How is this even possible? I know there are economies of scale, but I still find it boggling. And cilantro is about as unprocessed a food as you can buy, packaged only with a printed twist tie. What if you buy a can of tuna? Breakfast cereal, or tropical fruit juice, or a frozen dinner?
Then I read about working-class breakfasts in Victorian London. This is from Judith Flanders’s The Victorian City, which I mentioned last week:
Today, eating out is more expensive than cooking at home, but in the nineteenth century the situation was reversed. Most of the working class… cooked in their own fireplace: to boil a kettle before going to work, leaving the fire to burn when there was no one home, was costly, time-consuming and wasteful… The nearest running water might be a street pump, which functioned for just a few hours a week. Several factors – the lack of storage space, routine infestations of vermin and being able, because of the cost, to buy food only in tiny quantities – meant that storing any foodstuff, even tea, overnight was unusual.

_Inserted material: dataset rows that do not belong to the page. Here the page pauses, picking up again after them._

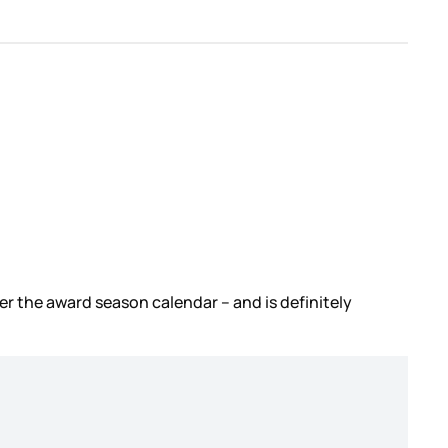
ver the award season calendar – and is definitely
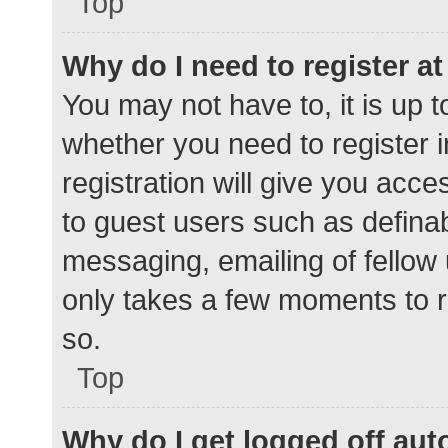
Top
Why do I need to register at 
You may not have to, it is up t
whether you need to register 
registration will give you acce
to guest users such as defina
messaging, emailing of fellow 
only takes a few moments to r
so.
Top
Why do I get logged off aut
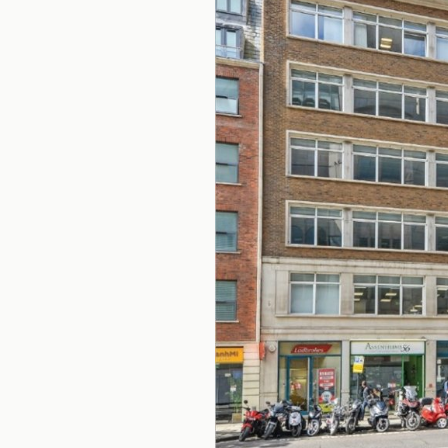
Office Agency
Gryphon
Investment
Case St
Serviced Offices
Clients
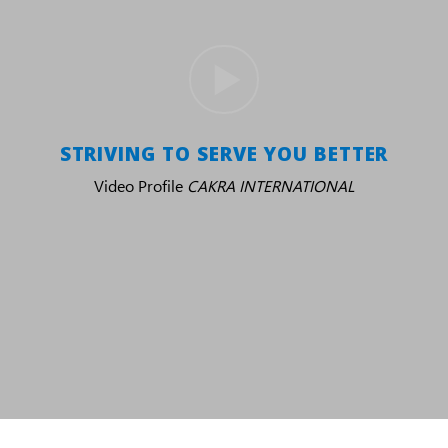
STRIVING TO SERVE YOU BETTER
Video Profile
CAKRA INTERNATIONAL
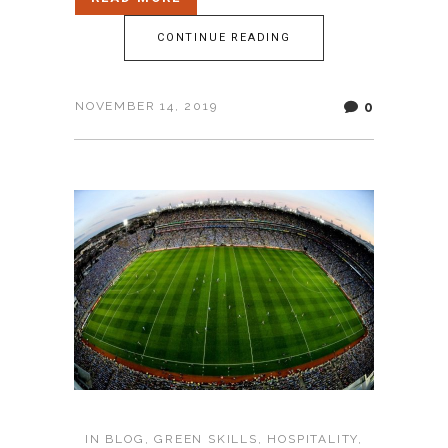
CONTINUE READING
0
NOVEMBER 14, 2019
IN
BLOG
,
GREEN SKILLS
,
HOSPITALITY
,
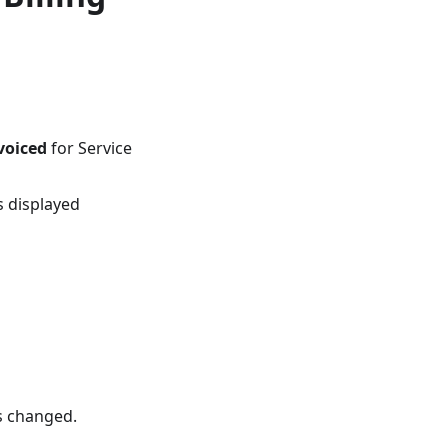
voiced
for Service
s displayed
is changed.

Consequently, working-class people bought breakfast from coffee-stalls on the street, where a cup of coffee and “two thin” – that’s two thin slices of bread-and-butter – might cost half a penny or a penny, depending on where you lived. This sounds very cheap to us, of course. But let’s consider that in the context of working-class incomes.
According to Flanders’s research, a coffee-stall holder would typically work nine hours a day (starting late at night, or at 3 or 4 in the morning), six days a week, every day of the year. For that labour, he or she would earn about £30 a year. That’s an average daily gross income of about a shilling, or twenty pennies. From that, the stallholder must rent or maintain his coffee-stall; buy fuel, coffee, bread, butter, and haul water for the coffee-stall; and, of course, feed and clothe his family, and keep them warm and housed. All on an income of a shilling a day, or 24 ha’penny cups of coffee. It’s an astonishing portrait of subsistence.
Let’s flip it around in modern-day terms. The closest I have to a streetside coffee-stall is the Tim Horton’s (a doughnut shop) up the street, where coffee and a bagel costs about $2.50. If you were to set up as a streetside coffee-stall selling coffee-bagel combos for $2.50, and you had 24 customers in a nine-hour shift, that’s a take of just $60 a day. If you worked 6 days a week for every week of the year, you would gross $18, 720. From that, you would need to pay for the same things: rent or repairs on the coffee-stall; coffee, bagels, butter, a water supply, fuel; your own rent, and the needs of your family. Subsistence again. You’d be hard-pressed to buy three coffee-and-bagel meals a day for your family of four.
Converting money between the nineteenth century and the present day is very complicated and I don’t want to claim that these are precise equivalents. But this is a vivid and immediate way of thinking about food, energy, and value, when many of us are so extremely privileged. It makes my cilantro look both cheap and frivolous.